(Provided material)
★ ★ ★ ★ ★ ★ ★
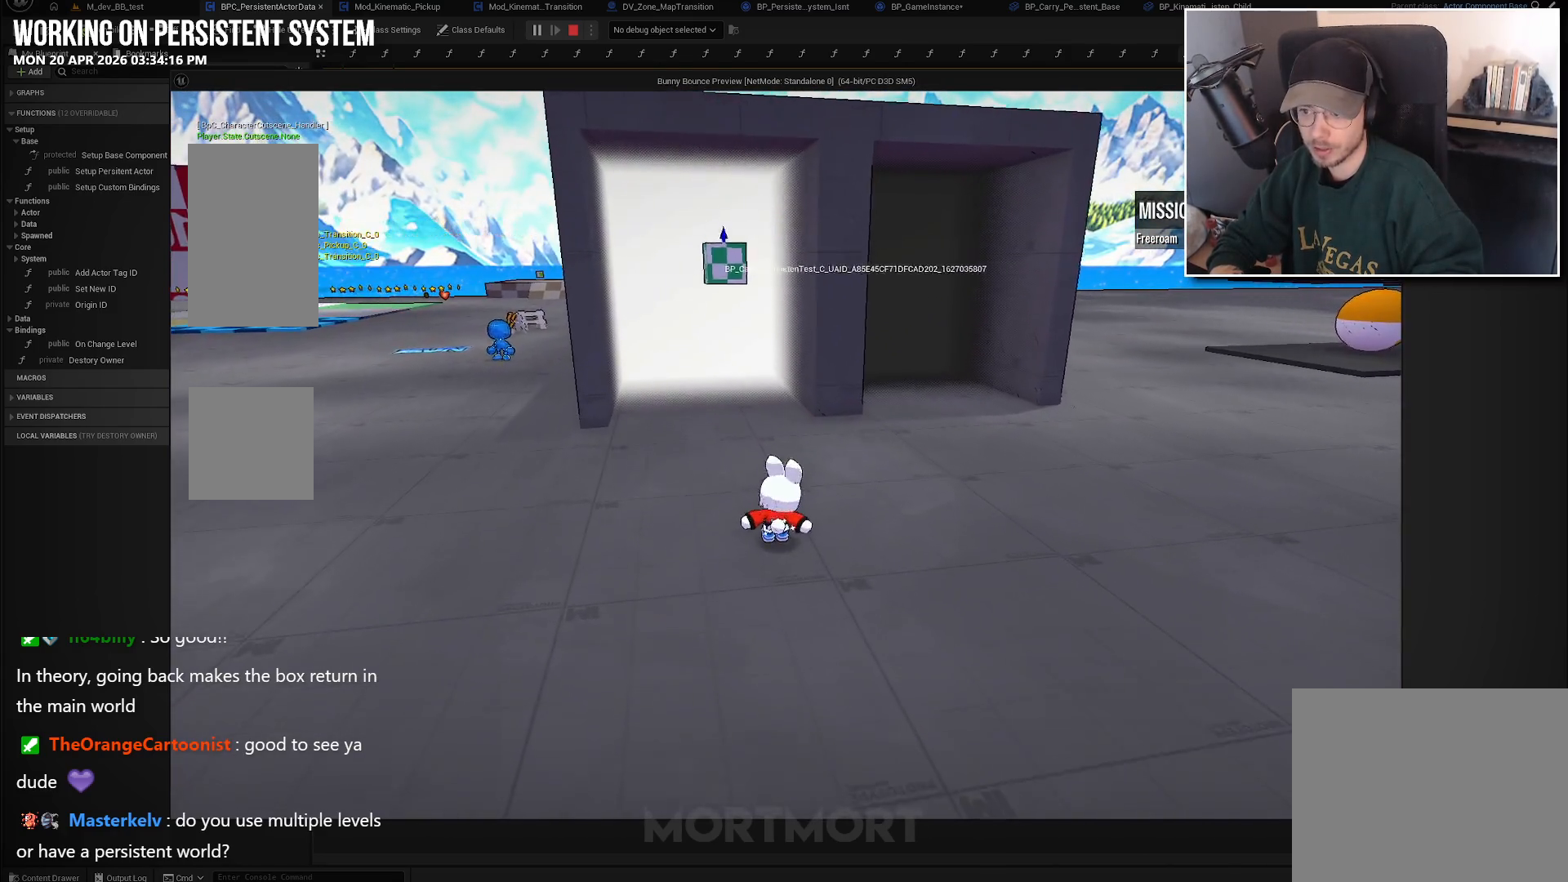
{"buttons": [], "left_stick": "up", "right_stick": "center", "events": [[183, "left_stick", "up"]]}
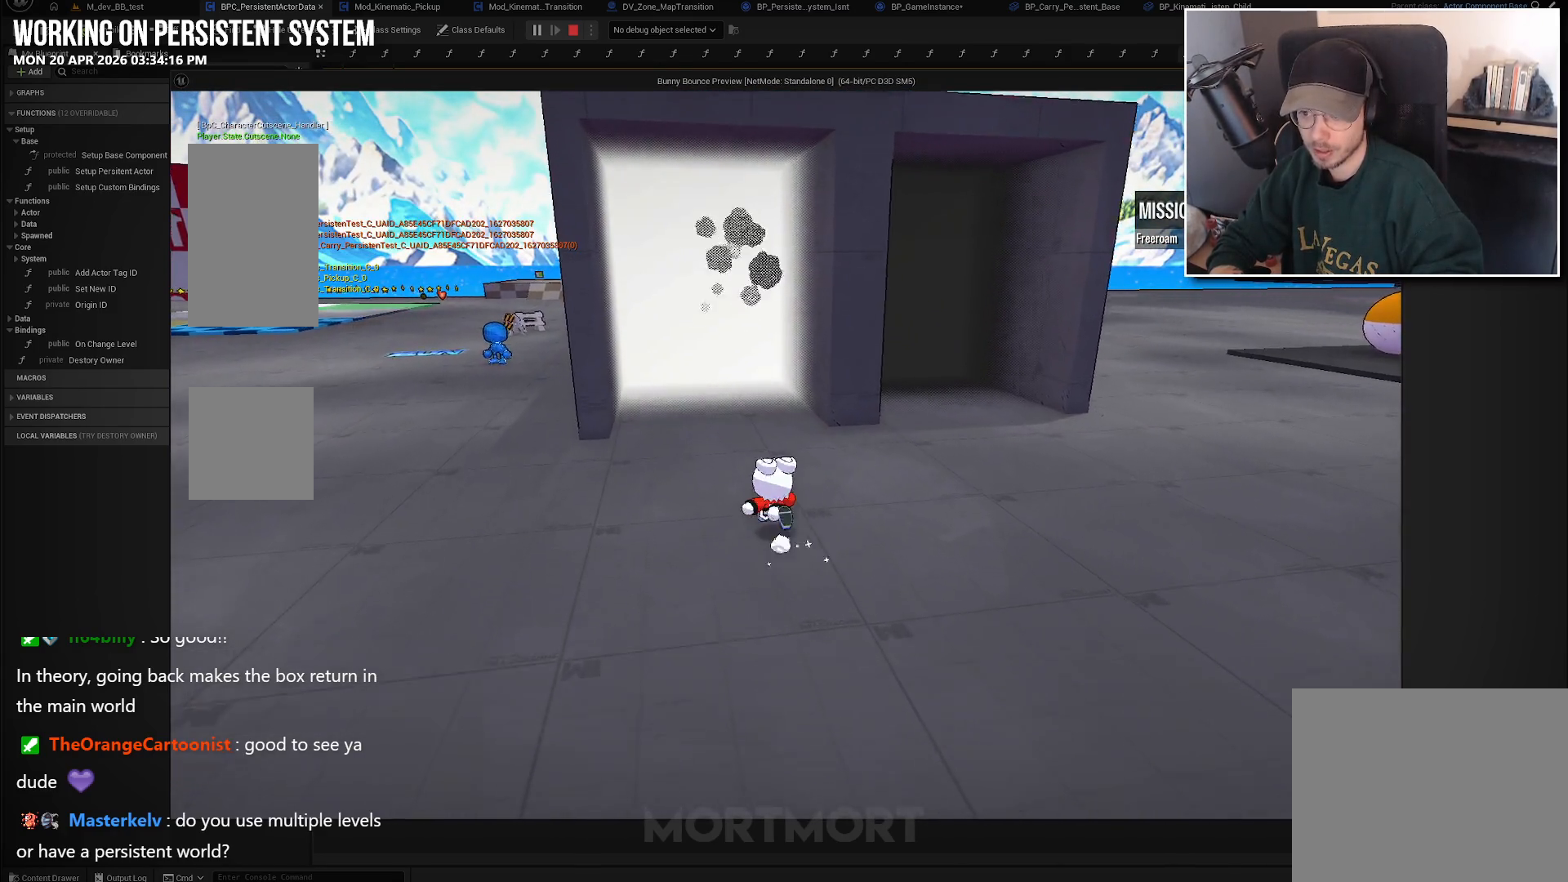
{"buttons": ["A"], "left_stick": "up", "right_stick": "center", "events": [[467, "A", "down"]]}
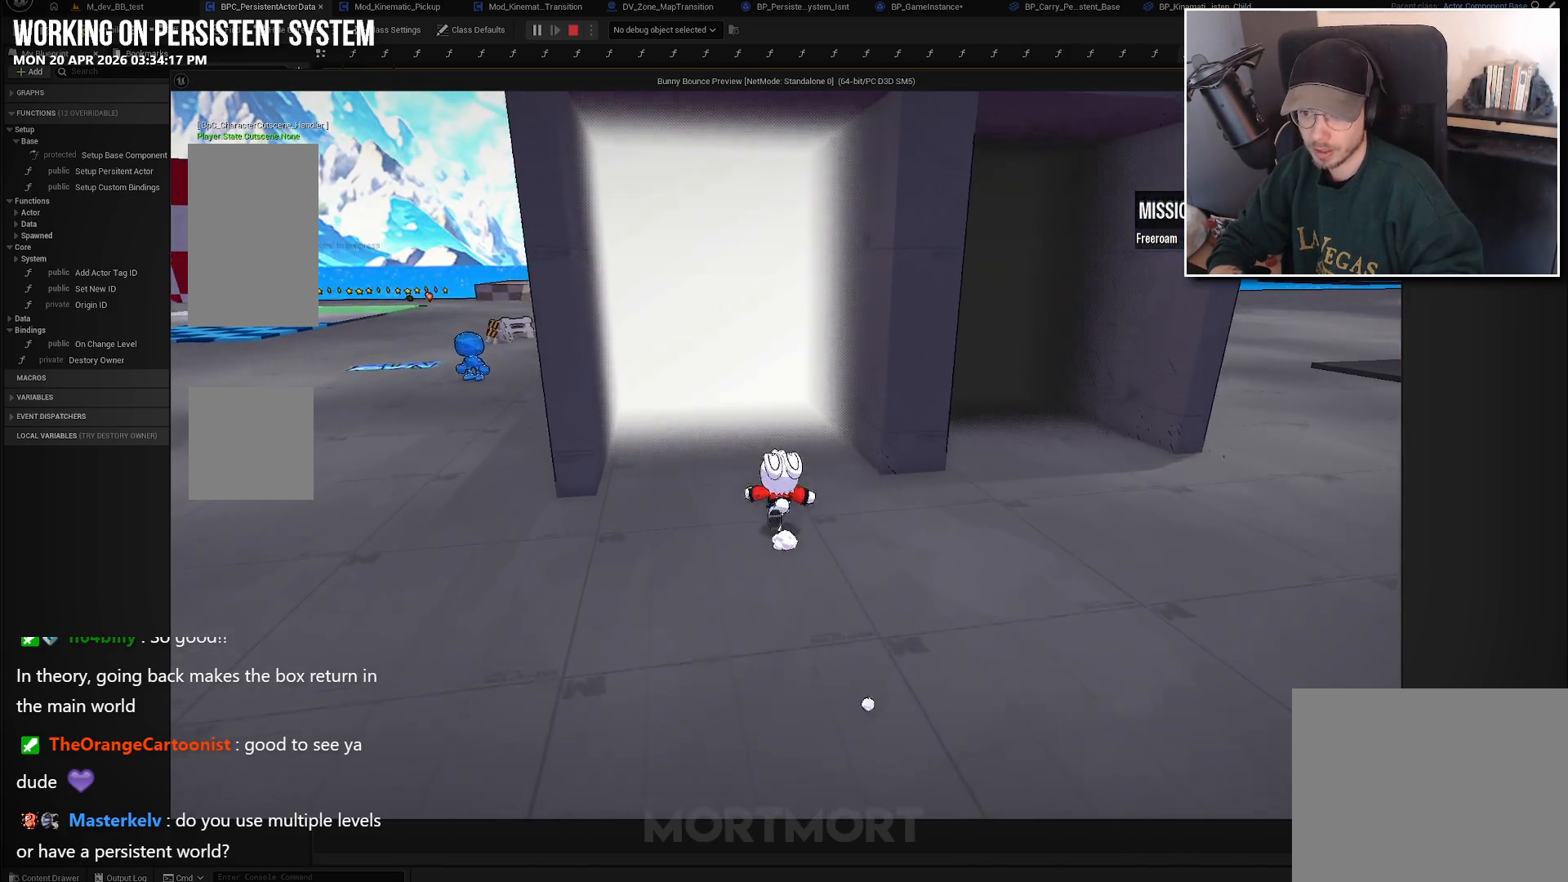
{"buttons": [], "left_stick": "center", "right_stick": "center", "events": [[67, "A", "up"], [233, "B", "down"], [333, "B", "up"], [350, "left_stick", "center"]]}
★ ★ ★ ★ ★ ★ ★
Would you reproduce the listing above in full and exactly, without its pictures?

{"buttons": [], "left_stick": "up", "right_stick": "center", "events": [[183, "left_stick", "up"]]}
{"buttons": ["A"], "left_stick": "up", "right_stick": "center", "events": [[467, "A", "down"]]}
{"buttons": [], "left_stick": "center", "right_stick": "center", "events": [[67, "A", "up"], [233, "B", "down"], [333, "B", "up"], [350, "left_stick", "center"]]}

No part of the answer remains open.